Warm-up (5 minutes):

  • Jumping jacks: 1 minute

  • Bodyweight squats: 1 minute

  • Mountain climbers: 1 minute

  • Dynamic lunges: 1 minute

  • Plank: 1 minute

AMRAP Circuit (25 minutes): Perform each exercise for the specified reps, then move to the next exercise without rest. Complete as many rounds as possible in 25 minutes.

  1. Burpees: 10 reps

  2. Kettlebell Swings: 15 reps

  3. Box Jumps: 10 reps

  4. Push-ups: 15 reps

  5. Dumbbell Thrusters: 10 reps

  6. Rowing Machine (or Jump Rope): 200 meters (or 1 minute)

Repeat the circuit as many times as possible in 25 minutes.

Cool Down (5 minutes):

  • Light jogging or brisk walking: 2 minutes

  • Static stretching for major muscle groups: 3 minutes

Exercise Descriptions:

  1. Burpees: Start in a standing position, perform a squat, place your hands on the ground, jump your feet back into a plank position, perform a push-up, jump your feet back towards your hands, and explosively jump up from the squat position.

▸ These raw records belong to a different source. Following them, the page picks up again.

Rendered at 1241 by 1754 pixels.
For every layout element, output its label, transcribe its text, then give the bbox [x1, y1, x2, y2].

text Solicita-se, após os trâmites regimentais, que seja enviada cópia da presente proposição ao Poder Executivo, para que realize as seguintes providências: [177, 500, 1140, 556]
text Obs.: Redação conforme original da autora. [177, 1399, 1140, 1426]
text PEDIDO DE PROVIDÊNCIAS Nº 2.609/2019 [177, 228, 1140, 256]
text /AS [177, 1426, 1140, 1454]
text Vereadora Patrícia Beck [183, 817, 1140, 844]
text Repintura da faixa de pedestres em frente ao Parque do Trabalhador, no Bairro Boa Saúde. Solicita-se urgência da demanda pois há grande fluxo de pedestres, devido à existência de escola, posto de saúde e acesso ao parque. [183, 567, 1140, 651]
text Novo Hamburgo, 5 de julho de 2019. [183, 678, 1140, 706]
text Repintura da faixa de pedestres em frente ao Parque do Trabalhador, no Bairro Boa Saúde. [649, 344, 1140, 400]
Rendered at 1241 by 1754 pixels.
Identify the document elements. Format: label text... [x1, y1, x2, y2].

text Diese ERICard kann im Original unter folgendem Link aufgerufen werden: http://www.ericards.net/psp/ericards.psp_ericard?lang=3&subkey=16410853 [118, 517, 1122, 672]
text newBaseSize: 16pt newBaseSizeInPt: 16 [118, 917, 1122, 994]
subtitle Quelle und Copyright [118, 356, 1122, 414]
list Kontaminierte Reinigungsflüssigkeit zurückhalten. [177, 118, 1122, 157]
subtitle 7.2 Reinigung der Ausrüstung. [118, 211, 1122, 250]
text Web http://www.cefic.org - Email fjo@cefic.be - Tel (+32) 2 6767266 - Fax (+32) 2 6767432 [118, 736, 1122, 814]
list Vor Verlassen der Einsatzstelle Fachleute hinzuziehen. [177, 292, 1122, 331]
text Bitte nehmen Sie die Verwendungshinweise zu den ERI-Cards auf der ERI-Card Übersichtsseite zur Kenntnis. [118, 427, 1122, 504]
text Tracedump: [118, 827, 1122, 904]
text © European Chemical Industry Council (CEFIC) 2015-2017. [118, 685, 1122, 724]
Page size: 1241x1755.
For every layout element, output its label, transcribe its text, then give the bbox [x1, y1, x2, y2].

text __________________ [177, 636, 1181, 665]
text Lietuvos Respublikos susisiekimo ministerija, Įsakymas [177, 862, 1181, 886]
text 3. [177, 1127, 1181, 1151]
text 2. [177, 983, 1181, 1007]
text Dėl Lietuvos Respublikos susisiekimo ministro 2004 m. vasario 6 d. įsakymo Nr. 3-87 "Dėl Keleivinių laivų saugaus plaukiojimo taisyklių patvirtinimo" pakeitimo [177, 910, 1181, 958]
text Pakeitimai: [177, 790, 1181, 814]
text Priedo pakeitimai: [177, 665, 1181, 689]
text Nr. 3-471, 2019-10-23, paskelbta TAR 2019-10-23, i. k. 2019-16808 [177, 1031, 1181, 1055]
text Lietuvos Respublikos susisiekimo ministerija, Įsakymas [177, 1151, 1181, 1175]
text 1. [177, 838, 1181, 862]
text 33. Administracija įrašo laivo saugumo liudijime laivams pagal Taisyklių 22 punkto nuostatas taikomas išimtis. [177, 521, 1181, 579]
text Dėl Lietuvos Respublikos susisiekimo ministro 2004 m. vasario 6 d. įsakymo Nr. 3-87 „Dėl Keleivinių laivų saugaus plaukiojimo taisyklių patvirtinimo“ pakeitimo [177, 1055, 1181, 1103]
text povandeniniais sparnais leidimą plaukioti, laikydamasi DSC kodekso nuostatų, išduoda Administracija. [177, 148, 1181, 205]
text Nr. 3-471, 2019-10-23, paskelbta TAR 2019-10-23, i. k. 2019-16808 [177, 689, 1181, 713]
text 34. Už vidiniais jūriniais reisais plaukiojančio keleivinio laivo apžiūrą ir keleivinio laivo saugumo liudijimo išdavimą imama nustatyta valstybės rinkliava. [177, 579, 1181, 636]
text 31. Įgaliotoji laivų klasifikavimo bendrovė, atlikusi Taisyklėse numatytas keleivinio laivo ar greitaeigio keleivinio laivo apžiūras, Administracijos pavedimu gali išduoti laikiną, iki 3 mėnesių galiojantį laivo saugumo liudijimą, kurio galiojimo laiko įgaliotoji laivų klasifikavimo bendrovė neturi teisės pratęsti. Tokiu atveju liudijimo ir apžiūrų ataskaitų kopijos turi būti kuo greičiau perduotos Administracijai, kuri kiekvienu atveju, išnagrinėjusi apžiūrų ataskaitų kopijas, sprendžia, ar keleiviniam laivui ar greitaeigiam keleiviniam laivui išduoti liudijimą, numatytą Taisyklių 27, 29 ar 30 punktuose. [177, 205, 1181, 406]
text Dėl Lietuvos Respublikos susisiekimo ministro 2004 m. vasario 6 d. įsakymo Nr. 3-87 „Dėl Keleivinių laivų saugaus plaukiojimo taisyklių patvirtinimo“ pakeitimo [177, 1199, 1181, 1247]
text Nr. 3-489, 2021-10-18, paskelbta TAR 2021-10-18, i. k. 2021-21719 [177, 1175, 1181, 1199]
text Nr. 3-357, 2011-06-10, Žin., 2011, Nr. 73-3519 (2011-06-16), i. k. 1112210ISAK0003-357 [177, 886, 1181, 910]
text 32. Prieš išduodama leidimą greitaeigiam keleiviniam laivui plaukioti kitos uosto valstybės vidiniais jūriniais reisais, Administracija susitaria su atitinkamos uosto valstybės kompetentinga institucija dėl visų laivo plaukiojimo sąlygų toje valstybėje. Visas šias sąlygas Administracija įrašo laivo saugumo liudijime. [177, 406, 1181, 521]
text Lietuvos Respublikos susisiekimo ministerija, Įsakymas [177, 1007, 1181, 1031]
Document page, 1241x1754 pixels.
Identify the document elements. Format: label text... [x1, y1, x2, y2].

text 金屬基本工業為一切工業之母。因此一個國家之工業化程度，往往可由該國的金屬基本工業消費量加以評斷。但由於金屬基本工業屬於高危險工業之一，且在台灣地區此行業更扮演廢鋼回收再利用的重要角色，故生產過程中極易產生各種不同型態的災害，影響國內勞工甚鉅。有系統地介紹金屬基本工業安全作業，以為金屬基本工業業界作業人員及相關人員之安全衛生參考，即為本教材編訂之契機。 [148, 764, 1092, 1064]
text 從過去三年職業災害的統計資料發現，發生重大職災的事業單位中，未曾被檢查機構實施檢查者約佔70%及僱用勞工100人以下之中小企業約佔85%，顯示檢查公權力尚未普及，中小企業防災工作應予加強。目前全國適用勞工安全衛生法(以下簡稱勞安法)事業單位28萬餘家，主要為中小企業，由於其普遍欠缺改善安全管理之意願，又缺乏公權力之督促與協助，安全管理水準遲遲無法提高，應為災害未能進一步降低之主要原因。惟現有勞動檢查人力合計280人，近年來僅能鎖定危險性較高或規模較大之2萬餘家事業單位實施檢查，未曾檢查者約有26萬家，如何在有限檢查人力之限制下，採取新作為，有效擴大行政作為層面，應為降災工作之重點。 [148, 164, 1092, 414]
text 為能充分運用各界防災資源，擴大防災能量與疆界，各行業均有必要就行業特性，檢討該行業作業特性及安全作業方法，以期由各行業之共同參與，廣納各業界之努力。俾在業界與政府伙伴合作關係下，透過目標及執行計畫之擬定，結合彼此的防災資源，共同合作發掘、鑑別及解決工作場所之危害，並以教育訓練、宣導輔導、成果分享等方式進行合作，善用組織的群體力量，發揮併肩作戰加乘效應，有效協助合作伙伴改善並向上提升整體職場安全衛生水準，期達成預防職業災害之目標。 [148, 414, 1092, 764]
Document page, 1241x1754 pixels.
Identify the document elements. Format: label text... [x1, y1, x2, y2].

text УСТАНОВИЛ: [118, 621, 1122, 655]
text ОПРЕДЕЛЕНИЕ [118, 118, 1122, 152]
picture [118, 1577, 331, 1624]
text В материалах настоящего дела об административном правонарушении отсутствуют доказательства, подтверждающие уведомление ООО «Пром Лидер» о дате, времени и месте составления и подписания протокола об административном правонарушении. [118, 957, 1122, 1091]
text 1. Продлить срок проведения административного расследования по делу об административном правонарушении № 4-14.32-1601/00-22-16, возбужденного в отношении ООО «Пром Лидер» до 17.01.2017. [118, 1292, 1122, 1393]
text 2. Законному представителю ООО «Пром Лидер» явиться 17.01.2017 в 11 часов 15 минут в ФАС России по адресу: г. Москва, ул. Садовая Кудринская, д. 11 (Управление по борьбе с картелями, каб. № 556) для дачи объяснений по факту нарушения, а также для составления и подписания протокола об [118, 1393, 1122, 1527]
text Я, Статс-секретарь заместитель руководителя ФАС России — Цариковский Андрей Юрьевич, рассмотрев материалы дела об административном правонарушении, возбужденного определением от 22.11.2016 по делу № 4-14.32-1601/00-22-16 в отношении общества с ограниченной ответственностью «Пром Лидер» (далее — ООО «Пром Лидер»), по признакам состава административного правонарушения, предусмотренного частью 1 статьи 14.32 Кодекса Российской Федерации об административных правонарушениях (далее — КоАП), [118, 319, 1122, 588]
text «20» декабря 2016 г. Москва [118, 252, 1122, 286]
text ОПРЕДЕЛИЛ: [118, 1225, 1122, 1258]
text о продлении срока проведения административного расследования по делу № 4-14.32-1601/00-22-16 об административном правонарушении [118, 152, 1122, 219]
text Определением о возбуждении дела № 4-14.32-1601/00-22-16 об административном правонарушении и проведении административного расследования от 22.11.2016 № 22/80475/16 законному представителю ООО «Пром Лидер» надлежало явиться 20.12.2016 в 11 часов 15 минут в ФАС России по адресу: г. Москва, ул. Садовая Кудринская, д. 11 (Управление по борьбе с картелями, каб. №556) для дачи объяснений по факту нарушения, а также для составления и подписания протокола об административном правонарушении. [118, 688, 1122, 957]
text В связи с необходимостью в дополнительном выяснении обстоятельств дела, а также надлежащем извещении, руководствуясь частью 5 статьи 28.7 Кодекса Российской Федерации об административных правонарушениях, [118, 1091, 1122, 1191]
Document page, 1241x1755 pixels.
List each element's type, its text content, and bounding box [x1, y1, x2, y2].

  2. Kettlebell Swings: Stand with your feet shoulder-width apart, hinge at the hips, hold a kettlebell with both hands between your legs, and swing it up to shoulder height by thrusting your hips forward.

  3. Box Jumps: Stand in front of a sturdy box or platform. Jump onto the box, landing with both feet on top, then step back down and repeat.

  4. Push-ups: Start in a plank position, lower your body towards the ground by bending your elbows, and push back up to the starting position.

  5. Dumbbell Thrusters: Hold a pair of dumbbells at shoulder height, perform a squat, and then explosively stand up while pressing the dumbbells overhead.

  6. Rowing Machine (or Jump Rope): If you have access to a rowing machine, row for 200 meters. If not, substitute with 1 minute of jumping rope.

Remember to listen to your body, modify exercises if needed, and maintain proper form throughout the workout. Adjust the reps and intensity based on your fitness level. Consult with a fitness professional or healthcare provider before starting any new exercise program, especially if you have pre-existing health conditions or concerns.